A cellulose nanofibril (CNF) computer chip rests on a leaf. (Source: Yei Hwan Jung, Wisconsin Nano Engineering Device Laboratory)

A cellulose nanofibril (CNF) computer chip rests on a leaf. (Source: Yei Hwan Jung, Wisconsin Nano Engineering Device Laboratory)

“You don’t want it to expand or shrink too much. Wood is a natural hydroscopic material and could attract moisture from the air and expand,” Cai says. “With an epoxy coating on the surface of the CNF, we solved both the surface smoothness and the moisture barrier.”

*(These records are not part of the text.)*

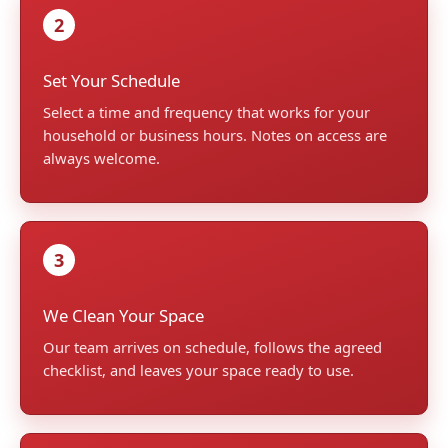
2
Set Your Schedule
Select a time and frequency that works for your
household or business hours. Notes on access are
always welcome.
3
We Clean Your Space
Our team arrives on schedule, follows the agreed
checklist, and leaves your space ready to use.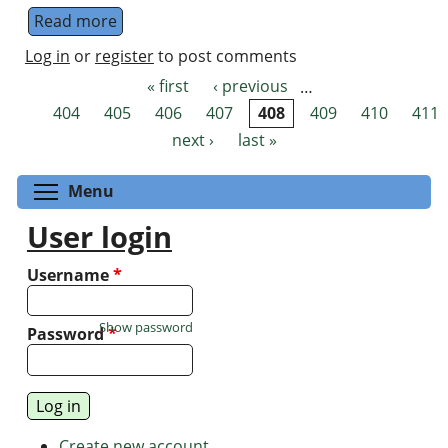
Read more
about Quantum Metropolis sampling
Log in
or
register
to post comments
« first
‹ previous
…
Pages
404
405
406
407
408
409
410
411
next ›
last »
Toggle menu visibility
Menu
User login
Username
*
Show password
Password
*
Create new account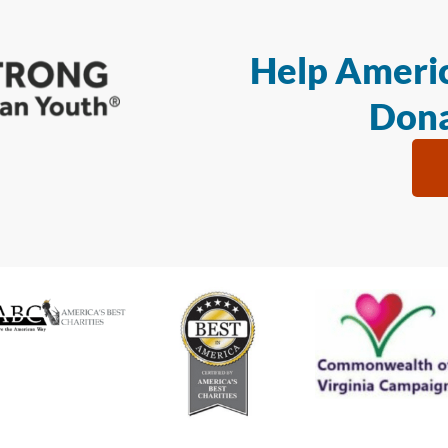
Help Americ
Dona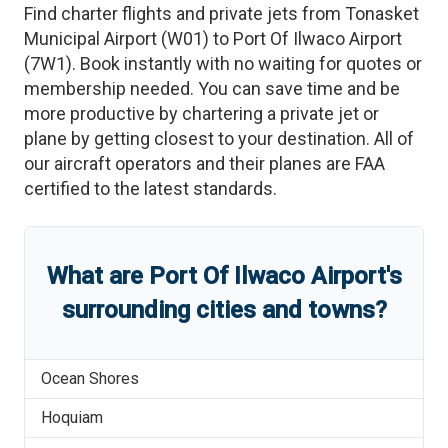
Find charter flights and private jets from
Tonasket
Municipal Airport
(
W01
)
to
Port Of Ilwaco Airport
(
7W1
)
. Book instantly with no waiting for quotes or
membership needed. You can save time and be
more productive by chartering a private jet or
plane by getting closest to your destination. All of
our aircraft operators and their planes are FAA
certified to the latest standards.
What are
Port Of Ilwaco Airport
'
s
surrounding cities and towns?
Ocean Shores
Hoquiam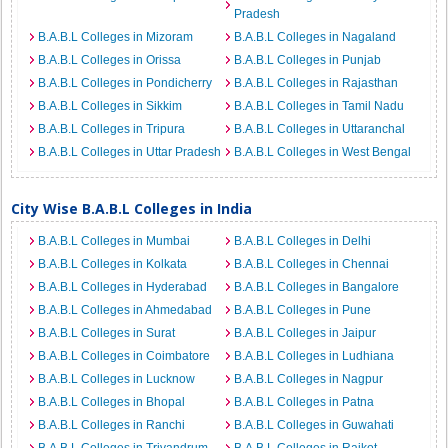
Pradesh
B.A.B.L Colleges in Mizoram
B.A.B.L Colleges in Nagaland
B.A.B.L Colleges in Orissa
B.A.B.L Colleges in Punjab
B.A.B.L Colleges in Pondicherry
B.A.B.L Colleges in Rajasthan
B.A.B.L Colleges in Sikkim
B.A.B.L Colleges in Tamil Nadu
B.A.B.L Colleges in Tripura
B.A.B.L Colleges in Uttaranchal
B.A.B.L Colleges in Uttar Pradesh
B.A.B.L Colleges in West Bengal
City Wise B.A.B.L Colleges in India
B.A.B.L Colleges in Mumbai
B.A.B.L Colleges in Delhi
B.A.B.L Colleges in Kolkata
B.A.B.L Colleges in Chennai
B.A.B.L Colleges in Hyderabad
B.A.B.L Colleges in Bangalore
B.A.B.L Colleges in Ahmedabad
B.A.B.L Colleges in Pune
B.A.B.L Colleges in Surat
B.A.B.L Colleges in Jaipur
B.A.B.L Colleges in Coimbatore
B.A.B.L Colleges in Ludhiana
B.A.B.L Colleges in Lucknow
B.A.B.L Colleges in Nagpur
B.A.B.L Colleges in Bhopal
B.A.B.L Colleges in Patna
B.A.B.L Colleges in Ranchi
B.A.B.L Colleges in Guwahati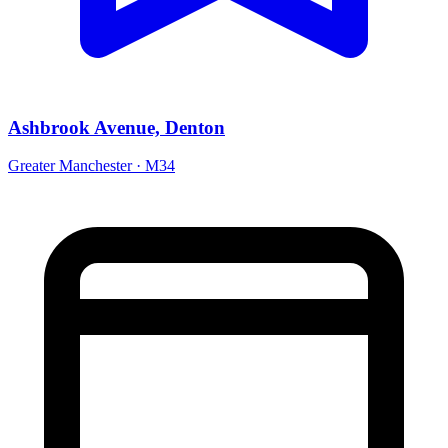
Ashbrook Avenue, Denton
Greater Manchester · M34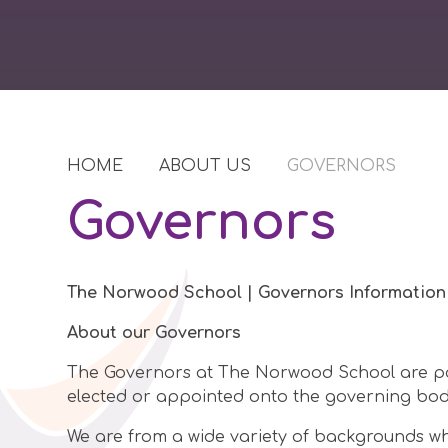
HOME
ABOUT US
GOVERNORS
Governors
The Norwood School | Governors Information
About our Governors
The Governors at The Norwood School are pa
elected or appointed onto the governing body 
We are from a wide variety of backgrounds wh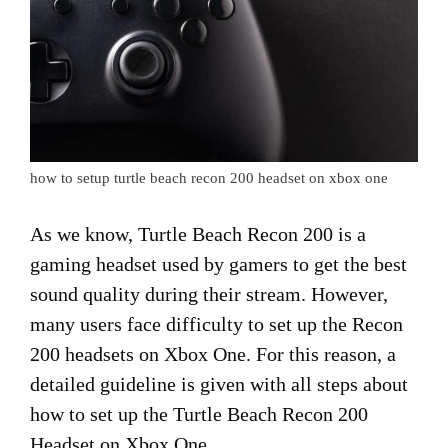
how to setup turtle beach recon 200 headset on xbox one
As we know, Turtle Beach Recon 200 is a
gaming headset used by gamers to get the best
sound quality during their stream. However,
many users face difficulty to set up the Recon
200 headsets on Xbox One. For this reason, a
detailed guideline is given with all steps about
how to set up the Turtle Beach Recon 200
Headset on Xbox One.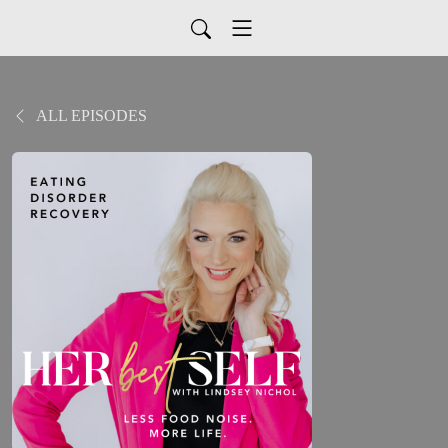
ALL EPISODES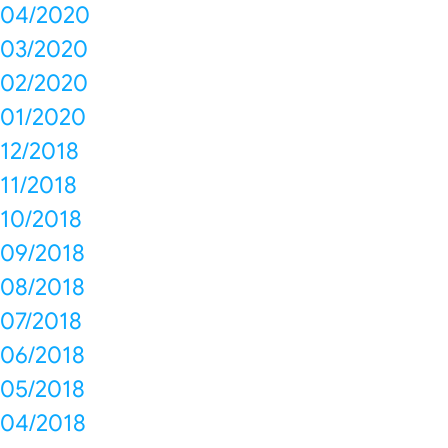
04/2020
03/2020
02/2020
01/2020
12/2018
11/2018
10/2018
09/2018
08/2018
07/2018
06/2018
05/2018
04/2018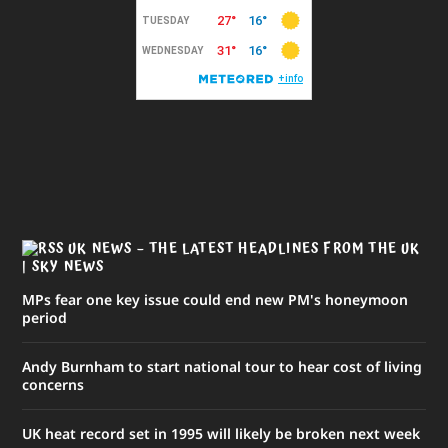
UK NEWS – THE LATEST HEADLINES FROM THE UK
| SKY NEWS
MPs fear one key issue could end new PM's honeymoon
period
Andy Burnham to start national tour to hear cost of living
concerns
UK heat record set in 1995 will likely be broken next week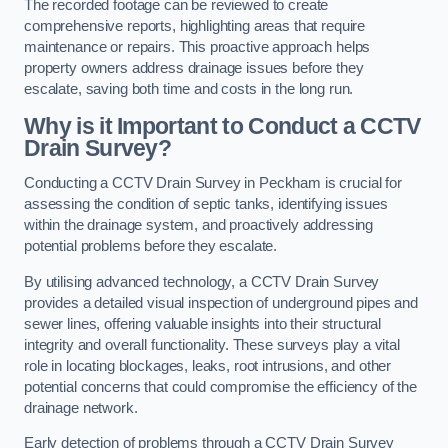
The recorded footage can be reviewed to create
comprehensive reports, highlighting areas that require
maintenance or repairs. This proactive approach helps
property owners address drainage issues before they
escalate, saving both time and costs in the long run.
Why is it Important to Conduct a CCTV
Drain Survey?
Conducting a CCTV Drain Survey in Peckham is crucial for
assessing the condition of septic tanks, identifying issues
within the drainage system, and proactively addressing
potential problems before they escalate.
By utilising advanced technology, a CCTV Drain Survey
provides a detailed visual inspection of underground pipes and
sewer lines, offering valuable insights into their structural
integrity and overall functionality. These surveys play a vital
role in locating blockages, leaks, root intrusions, and other
potential concerns that could compromise the efficiency of the
drainage network.
Early detection of problems through a CCTV Drain Survey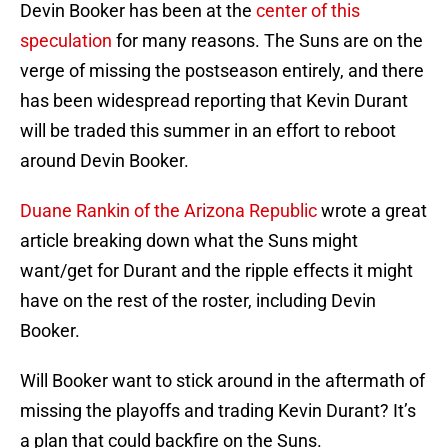
Devin Booker has been at the
center of this
speculation
for many reasons. The Suns are on the
verge of missing the postseason entirely, and there
has been widespread reporting that Kevin Durant
will be traded this summer in an effort to reboot
around Devin Booker.
Duane Rankin of the Arizona Republic
wrote a great
article breaking down what the Suns might
want/get for Durant and the ripple effects it might
have on the rest of the roster, including Devin
Booker.
Will Booker want to stick around in the aftermath of
missing the playoffs and trading Kevin Durant? It’s
a plan that could backfire on the Suns.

“The advantage of CNF over other polymers is that it’s a bio-based material and most other polymers are petroleum-based polymers. Bio-based materials are sustainable, bio-compatible and biodegradable,” according to Shaoqin “Sarah” Gong, UW-Madison professor of biomedical engineering. “And, compared to other polymers, CNF actually has a relatively low thermal expansion coefficient.”

“I’ve made 1,500 gallium arsenide transistors in a 5-by-6 millimeter chip. Typically for a microwave chip that size, there are only eight to 40 transistors. The rest of the area is just wasted,” says Yei Hwan Jung, a graduate student in electrical and computer engineering. “We take our design and put it on CNF using deterministic assembly technique, then we can put it wherever we want and make a completely functional circuit with performance comparable to existing chips.”